I proposed an extension of REVOKE: REVOKE DENY xxx, similar to how a REVOKE ROLE would function.
REVOKE ALL DENIES FOR foo
This way there are 2 separate commands. GRANT and REVOKE for positive grants and DENY and REVOKE DENY for negative grants.
Perhaps REVOKE DENY is not the greatest idea, but that's why this was brought up for discussion. Any better solution here would help.
* I'm not a great fan of duplicating all tables, I'd rather reuse
existing ones
From an implementation standpoint it's almost trivial to reuse as well as duplicate. Reusing tables means that each mysql privilege table can potentially have two entries for the same user@host combination, one for denies, one for grants and have them distinguished through a boolean column (say is_deny, very similar to is_role)

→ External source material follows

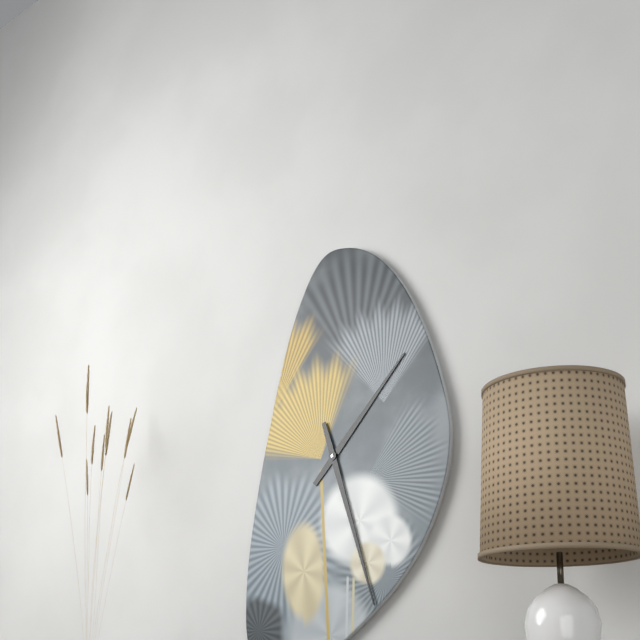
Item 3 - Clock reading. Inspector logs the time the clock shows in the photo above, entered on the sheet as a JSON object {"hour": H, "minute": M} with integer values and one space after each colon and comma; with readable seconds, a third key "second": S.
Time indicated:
{"hour": 1, "minute": 27}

This requires changing the current primary key definition of these tables as now we have host and user as uniques.
I think that 2 entries in the privilege table for the same user,host combination might cause confusion for users, hence the suggestion for duplicating tables (only the host, user && priv_xxx columns, not the other ones).
SQL server has a bit of a strange approach to revoking denies, it feels like each priv column internally for them is a tri-state version of our solution. (Yes, No, Deny) and REVOKING moves it to No always, regardless of previous state.